▶ **Job item**
All lines in the material below that hold "promenade" should be found and copied.

▶ **Material to process**
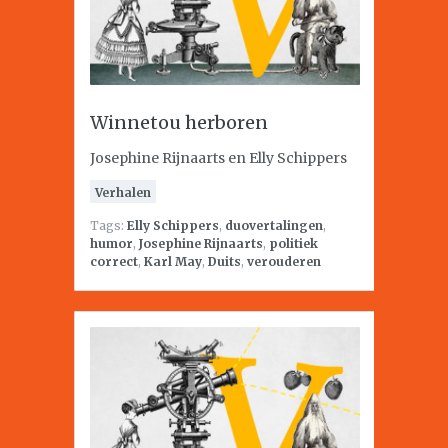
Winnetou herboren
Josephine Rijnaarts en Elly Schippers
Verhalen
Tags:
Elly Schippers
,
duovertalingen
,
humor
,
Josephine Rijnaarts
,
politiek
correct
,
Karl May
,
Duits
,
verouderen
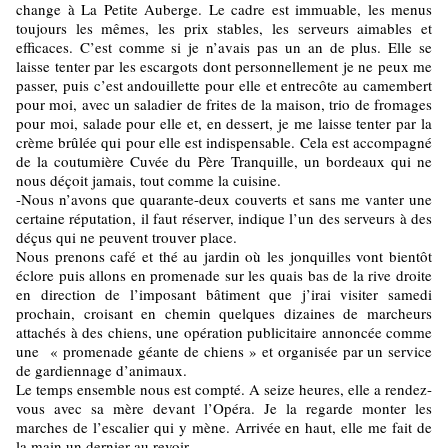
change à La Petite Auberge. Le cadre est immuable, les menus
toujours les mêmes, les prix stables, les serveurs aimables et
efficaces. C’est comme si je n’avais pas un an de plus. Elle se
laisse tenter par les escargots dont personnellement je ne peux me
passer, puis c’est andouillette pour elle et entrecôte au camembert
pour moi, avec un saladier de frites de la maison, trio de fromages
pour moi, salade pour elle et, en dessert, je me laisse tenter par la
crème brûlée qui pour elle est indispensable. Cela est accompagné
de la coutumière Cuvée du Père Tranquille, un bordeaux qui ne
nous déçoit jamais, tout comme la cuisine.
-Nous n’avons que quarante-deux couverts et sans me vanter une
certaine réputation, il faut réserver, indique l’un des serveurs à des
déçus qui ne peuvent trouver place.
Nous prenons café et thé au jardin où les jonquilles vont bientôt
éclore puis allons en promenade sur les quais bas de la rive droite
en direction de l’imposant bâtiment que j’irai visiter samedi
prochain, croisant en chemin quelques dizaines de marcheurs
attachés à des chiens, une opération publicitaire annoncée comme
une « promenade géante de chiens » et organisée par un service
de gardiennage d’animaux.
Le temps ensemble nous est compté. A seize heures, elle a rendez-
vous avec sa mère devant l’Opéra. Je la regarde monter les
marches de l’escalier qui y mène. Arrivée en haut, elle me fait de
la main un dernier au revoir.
==
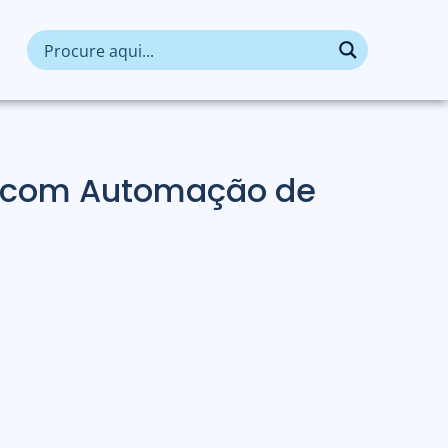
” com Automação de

▶ **Problem solution**
éclore puis allons en promenade sur les quais bas de la rive droite
une « promenade géante de chiens » et organisée par un service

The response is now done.